A bang on the bathroom door made him jump and a fat wave of water flopped out onto the floor. He was immediately himself. An impatient hand tried the handle and Alistair momentarily wondered in panic whether or not he’d locked the door. He had. There was a noise and an envelope scudded under the door and across the boards and came to a gentle rest at the edge of the puddle of bathwater. Alistair picked it up and listened to the footsteps going away from the door. He had not noticed any approach. The envelope was a nice one, thick and creamy and textured like a wicker basket, and someone with impeccable handwriting had written “Mr A Caine” across the exact centre in exotic inky swirls of Mediterranean blue. Tearing it open felt like a crime, such was its beauty, and inside was another beautiful thing: a single sheet of heavy headed watermarked paper, folded twice with razor sharp accuracy, and bearing a single line of that same Corinthian hand in that same intoxicating colour.
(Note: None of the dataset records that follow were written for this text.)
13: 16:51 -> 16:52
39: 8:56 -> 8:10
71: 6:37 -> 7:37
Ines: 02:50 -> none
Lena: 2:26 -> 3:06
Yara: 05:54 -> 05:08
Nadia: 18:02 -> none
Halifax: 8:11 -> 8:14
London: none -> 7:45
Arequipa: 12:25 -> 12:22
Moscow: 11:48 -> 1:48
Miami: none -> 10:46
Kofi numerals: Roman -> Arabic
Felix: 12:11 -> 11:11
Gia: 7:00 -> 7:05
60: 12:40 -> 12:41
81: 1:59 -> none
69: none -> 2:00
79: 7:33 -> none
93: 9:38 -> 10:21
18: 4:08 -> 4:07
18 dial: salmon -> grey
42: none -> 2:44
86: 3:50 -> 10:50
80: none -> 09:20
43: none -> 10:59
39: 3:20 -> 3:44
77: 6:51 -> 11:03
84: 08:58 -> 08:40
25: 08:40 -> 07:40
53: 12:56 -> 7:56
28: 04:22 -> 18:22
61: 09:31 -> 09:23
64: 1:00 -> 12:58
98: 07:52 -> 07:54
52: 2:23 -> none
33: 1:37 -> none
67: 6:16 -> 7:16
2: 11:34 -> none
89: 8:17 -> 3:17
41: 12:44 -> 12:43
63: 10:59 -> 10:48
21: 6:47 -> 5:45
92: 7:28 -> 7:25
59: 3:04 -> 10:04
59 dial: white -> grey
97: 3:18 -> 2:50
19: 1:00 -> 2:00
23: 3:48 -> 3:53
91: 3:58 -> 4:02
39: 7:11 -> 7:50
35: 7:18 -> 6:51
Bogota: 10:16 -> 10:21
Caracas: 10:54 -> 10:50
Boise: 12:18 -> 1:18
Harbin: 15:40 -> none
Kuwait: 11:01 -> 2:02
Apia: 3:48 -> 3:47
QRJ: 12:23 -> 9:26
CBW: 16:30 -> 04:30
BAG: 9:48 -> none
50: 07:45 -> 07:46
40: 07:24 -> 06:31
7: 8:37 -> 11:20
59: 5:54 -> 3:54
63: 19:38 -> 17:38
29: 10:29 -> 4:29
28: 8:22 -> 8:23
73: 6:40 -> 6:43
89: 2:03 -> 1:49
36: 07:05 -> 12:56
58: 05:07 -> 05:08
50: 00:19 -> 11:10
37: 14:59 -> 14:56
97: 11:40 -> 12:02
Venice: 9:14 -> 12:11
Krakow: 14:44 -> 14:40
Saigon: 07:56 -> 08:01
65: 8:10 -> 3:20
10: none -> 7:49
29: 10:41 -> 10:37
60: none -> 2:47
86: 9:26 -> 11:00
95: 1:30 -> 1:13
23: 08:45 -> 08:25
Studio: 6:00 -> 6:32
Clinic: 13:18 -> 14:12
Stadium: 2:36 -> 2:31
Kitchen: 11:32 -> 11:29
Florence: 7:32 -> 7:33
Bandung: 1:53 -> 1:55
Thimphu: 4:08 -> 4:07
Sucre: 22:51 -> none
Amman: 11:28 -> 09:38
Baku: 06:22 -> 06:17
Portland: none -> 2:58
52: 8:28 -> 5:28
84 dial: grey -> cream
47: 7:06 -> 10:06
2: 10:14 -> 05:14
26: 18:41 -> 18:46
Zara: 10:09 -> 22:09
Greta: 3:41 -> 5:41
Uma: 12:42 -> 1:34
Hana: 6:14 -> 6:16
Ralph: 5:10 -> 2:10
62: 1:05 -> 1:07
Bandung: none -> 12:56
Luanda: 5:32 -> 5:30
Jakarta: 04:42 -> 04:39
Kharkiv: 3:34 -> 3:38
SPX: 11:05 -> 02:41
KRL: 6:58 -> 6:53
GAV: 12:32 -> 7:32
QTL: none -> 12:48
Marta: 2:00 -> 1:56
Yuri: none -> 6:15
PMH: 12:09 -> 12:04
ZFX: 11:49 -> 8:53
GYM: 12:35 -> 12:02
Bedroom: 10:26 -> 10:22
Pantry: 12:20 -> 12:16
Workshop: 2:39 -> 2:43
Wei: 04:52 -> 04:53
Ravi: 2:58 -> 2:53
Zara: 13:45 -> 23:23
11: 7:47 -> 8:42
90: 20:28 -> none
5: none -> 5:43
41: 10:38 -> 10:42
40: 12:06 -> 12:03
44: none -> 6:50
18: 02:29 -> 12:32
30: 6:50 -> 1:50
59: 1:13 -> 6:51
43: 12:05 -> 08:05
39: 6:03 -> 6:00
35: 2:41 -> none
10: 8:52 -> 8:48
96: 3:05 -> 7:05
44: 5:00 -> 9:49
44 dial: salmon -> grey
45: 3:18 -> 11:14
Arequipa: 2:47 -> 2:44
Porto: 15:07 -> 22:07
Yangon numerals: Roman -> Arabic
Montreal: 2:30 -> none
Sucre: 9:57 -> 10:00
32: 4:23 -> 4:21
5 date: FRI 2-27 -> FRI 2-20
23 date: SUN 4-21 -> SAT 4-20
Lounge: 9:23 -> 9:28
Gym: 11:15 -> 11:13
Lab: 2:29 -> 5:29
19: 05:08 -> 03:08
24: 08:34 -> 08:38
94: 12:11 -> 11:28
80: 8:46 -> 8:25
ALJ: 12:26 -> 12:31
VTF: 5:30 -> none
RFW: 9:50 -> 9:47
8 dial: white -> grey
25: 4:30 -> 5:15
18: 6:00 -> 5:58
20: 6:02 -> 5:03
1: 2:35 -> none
The heading was thus:
Sir Mandrake Daniels OBE
Whorlton Castle
Whorlton
Nr. Peasefurnace
North Yorkshire
PF6 8WC
The single line of handwriting was a simple invitation (or was it a command?) for Alistair to dine with Sir Mandrake Daniels that evening. No response, it said, was required, arrive at dusk. Alistair obeyed and did not respond. He had no idea who Mandrake Daniels, knight of the realm, Order of the British Empire, was and nor did he care. Nor did he care how this man, of whom he was utterly ignorant, knew he was in the second floor bathroom of the Hotel Atlantis. He had something else to do. He was going to go and see the undertaker.